COLM 2025: Review Guidelines

Review Guidelines

Thank you for being part of the COLM program committee! We aim for a technically deep, exciting, forward-looking, insightful, and impactful program. We ask that you thoughtfully consider each paper assigned to you during the review process, and avoid simply applying mechanistic measures of quality. Papers can excel along several dimensions. Of course, few papers if any excel along all dimensions, and our job as the program committee is to carefully weigh contributions along the different dimensions to identify the best work to include at COLM.

A non-exhaustive list of such dimensions includes:

Empiricism, Data, and Evaluation A strong empirical foundation is often core to a strong paper, increasing the likelihood the approach generalizes beyond the experiments in the paper. Work that is strong along this dimension uses data that is as natural as possible, strong experimental design, and evaluation metrics that are known or shown to measure what they claim to.

Technological Impact Our field, both researchers and practitioners, has benefited enormously from work that demonstrated impact through the use of the technology, software, data, or other artifacts it presented. Work that excels along this dimension provides high quality, thoughtfully designed, and well packaged resources and artifacts that will enable future high quality and impactful work.

Ambition, Vision, Forward-outlook Progress is driven both by gradual development of techniques and big ambitious leaps forward. There are many challenges and risks in work that goes beyond the boundary of current research, but such work is critical for progress. Work that stands out along this dimension looks forward beyond problems currently studied, or extends currently studied problems in significant ways.

Understanding Depth, Principled Approach Our goal as researchers is not only to develop methods and build artifacts but also to understand both the methods we use and natural language, the phenomena we study. Papers that excel along this dimension will deepen our understanding, for example by taking a principled approach to modeling and learning, or through careful and deep analysis.

Clarity, Honesty, and Trust The paper you review is one of the main artifacts of the work. Abiding to the highest standards of scientific reporting is a key to quality. Especially nowadays, work in our field is read broadly, and has a dramatic impact on the perception of nascent technologies. Work that shines along this dimension will be written clearly, provide a measured and balanced presentation, and, as much as possible, release research materials.

Excellence in each of the above aspects already makes a significant contribution. However, weakness in some aspects cannot be an immediate reason to reject a paper. For example, it is sometimes extremely challenging to design robust empirical studies when studying extremely ambitious scenarios and problems, especially when they dramatically depart from current research practices and empirical evaluation requires significant innovation on its own.
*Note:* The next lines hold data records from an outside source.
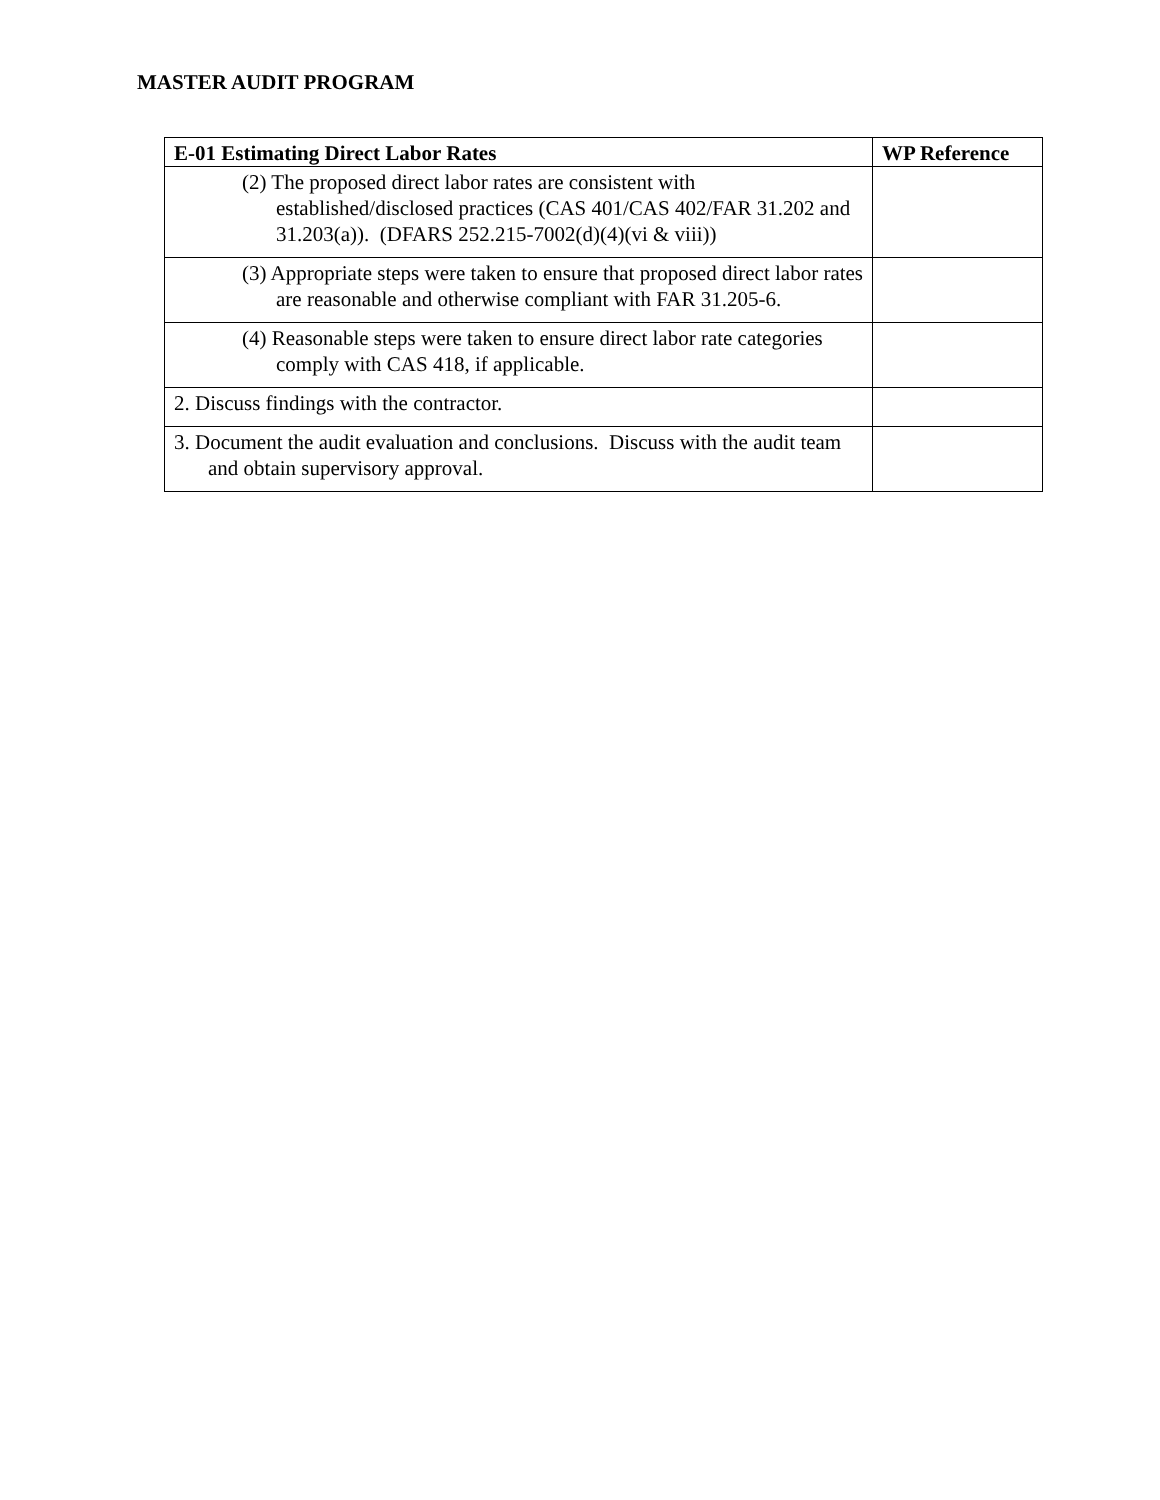MASTER AUDIT PROGRAM
| E-01 Estimating Direct Labor Rates | WP Reference |
| --- | --- |
| (2) The proposed direct labor rates are consistent with established/disclosed practices (CAS 401/CAS 402/FAR 31.202 and 31.203(a)). (DFARS 252.215-7002(d)(4)(vi & viii)) | |
| (3) Appropriate steps were taken to ensure that proposed direct labor rates are reasonable and otherwise compliant with FAR 31.205-6. | |
| (4) Reasonable steps were taken to ensure direct labor rate categories comply with CAS 418, if applicable. | |
| 2. Discuss findings with the contractor. | |
| 3. Document the audit evaluation and conclusions. Discuss with the audit team and obtain supervisory approval. | |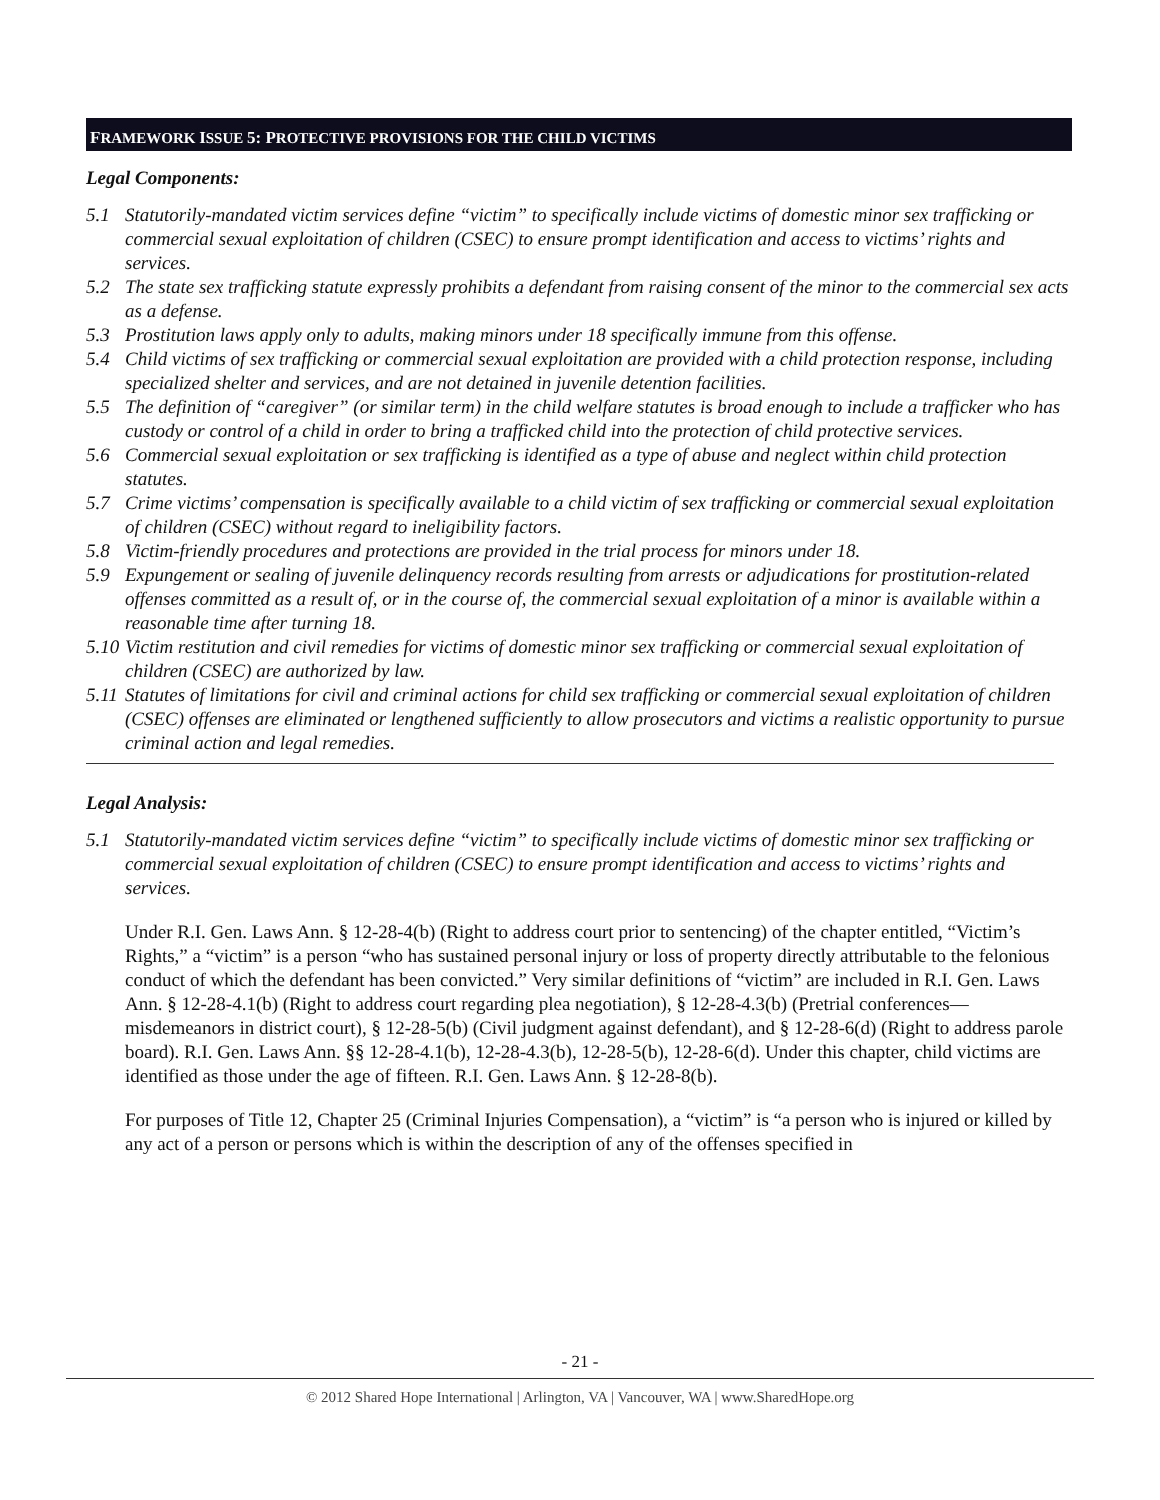FRAMEWORK ISSUE 5: PROTECTIVE PROVISIONS FOR THE CHILD VICTIMS
Legal Components:
5.1 Statutorily-mandated victim services define “victim” to specifically include victims of domestic minor sex trafficking or commercial sexual exploitation of children (CSEC) to ensure prompt identification and access to victims’ rights and services.
5.2 The state sex trafficking statute expressly prohibits a defendant from raising consent of the minor to the commercial sex acts as a defense.
5.3 Prostitution laws apply only to adults, making minors under 18 specifically immune from this offense.
5.4 Child victims of sex trafficking or commercial sexual exploitation are provided with a child protection response, including specialized shelter and services, and are not detained in juvenile detention facilities.
5.5 The definition of “caregiver” (or similar term) in the child welfare statutes is broad enough to include a trafficker who has custody or control of a child in order to bring a trafficked child into the protection of child protective services.
5.6 Commercial sexual exploitation or sex trafficking is identified as a type of abuse and neglect within child protection statutes.
5.7 Crime victims’ compensation is specifically available to a child victim of sex trafficking or commercial sexual exploitation of children (CSEC) without regard to ineligibility factors.
5.8 Victim-friendly procedures and protections are provided in the trial process for minors under 18.
5.9 Expungement or sealing of juvenile delinquency records resulting from arrests or adjudications for prostitution-related offenses committed as a result of, or in the course of, the commercial sexual exploitation of a minor is available within a reasonable time after turning 18.
5.10 Victim restitution and civil remedies for victims of domestic minor sex trafficking or commercial sexual exploitation of children (CSEC) are authorized by law.
5.11 Statutes of limitations for civil and criminal actions for child sex trafficking or commercial sexual exploitation of children (CSEC) offenses are eliminated or lengthened sufficiently to allow prosecutors and victims a realistic opportunity to pursue criminal action and legal remedies.
Legal Analysis:
5.1 Statutorily-mandated victim services define “victim” to specifically include victims of domestic minor sex trafficking or commercial sexual exploitation of children (CSEC) to ensure prompt identification and access to victims’ rights and services.
Under R.I. Gen. Laws Ann. § 12-28-4(b) (Right to address court prior to sentencing) of the chapter entitled, “Victim’s Rights,” a “victim” is a person “who has sustained personal injury or loss of property directly attributable to the felonious conduct of which the defendant has been convicted.” Very similar definitions of “victim” are included in R.I. Gen. Laws Ann. § 12-28-4.1(b) (Right to address court regarding plea negotiation), § 12-28-4.3(b) (Pretrial conferences—misdemeanors in district court), § 12-28-5(b) (Civil judgment against defendant), and § 12-28-6(d) (Right to address parole board). R.I. Gen. Laws Ann. §§ 12-28-4.1(b), 12-28-4.3(b), 12-28-5(b), 12-28-6(d). Under this chapter, child victims are identified as those under the age of fifteen. R.I. Gen. Laws Ann. § 12-28-8(b).
For purposes of Title 12, Chapter 25 (Criminal Injuries Compensation), a “victim” is “a person who is injured or killed by any act of a person or persons which is within the description of any of the offenses specified in
- 21 -
© 2012 Shared Hope International | Arlington, VA | Vancouver, WA | www.SharedHope.org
Accepting such papers, especially when authors are clear and honest about such limitations, is a risk, but one that can pay off greatly for the field when the paper shines along other dimensions. Another example is papers that may have a strong empirical foundation and a principled approachbut seem weaker on impact in the immediate future. This, to some degree, is how next-word prediction language modeling was viewed in the community for a long time. However, the principled approach proved itself in the long run, even if it looked risky along the way.

That said, inversely, even significant strength along a certain dimension is not a panacea for all. For example, work can present a forward-looking vision, beyond the wildest dreams of current research, but if it is very weak in other aspects, it may provide little to advance research beyond a compelling story.

Finally, we ask that you take into account that most researchers do not have access to large-scale compute. While some questions in our field require significant computational resources to study at the upper limits of scale, few publishing authors have these resources. Limiting this type of research to only these labs will stifle innovation and understanding. Naturally, this runs the risk that some small-scale results will not hold when studied later on at a large scale. But some results will, and they will not make it unless we, the program committee, make a bet on them.